--- Source records ---
-------

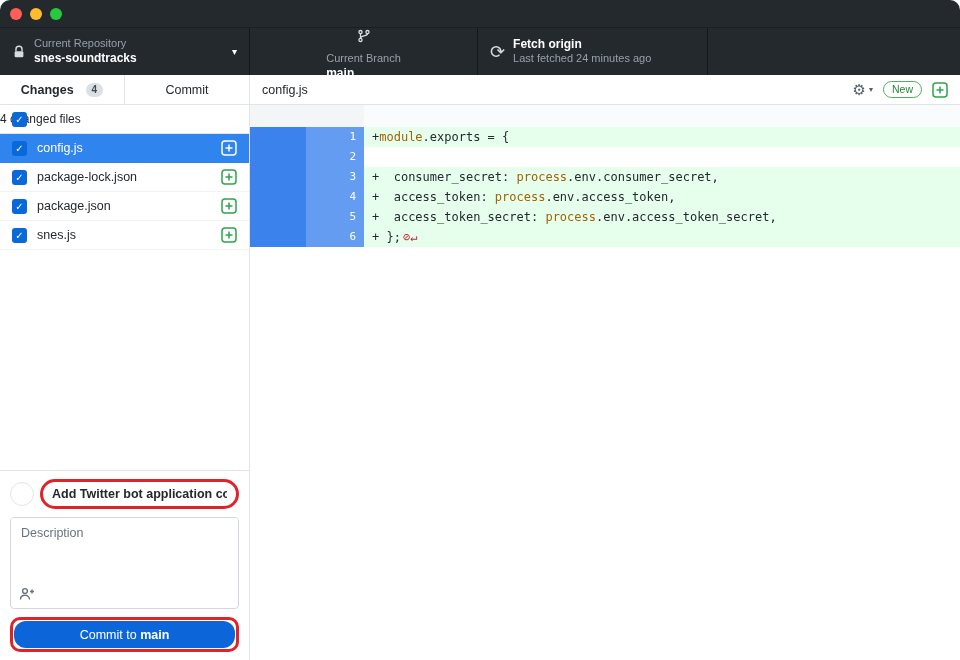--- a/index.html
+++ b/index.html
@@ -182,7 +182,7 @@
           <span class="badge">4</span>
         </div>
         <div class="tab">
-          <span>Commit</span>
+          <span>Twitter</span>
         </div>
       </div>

-------

--- What you are asked to do ---
Count how many lines of the entries contain the word "class", and respond with that count only.

--- Task answer ---
2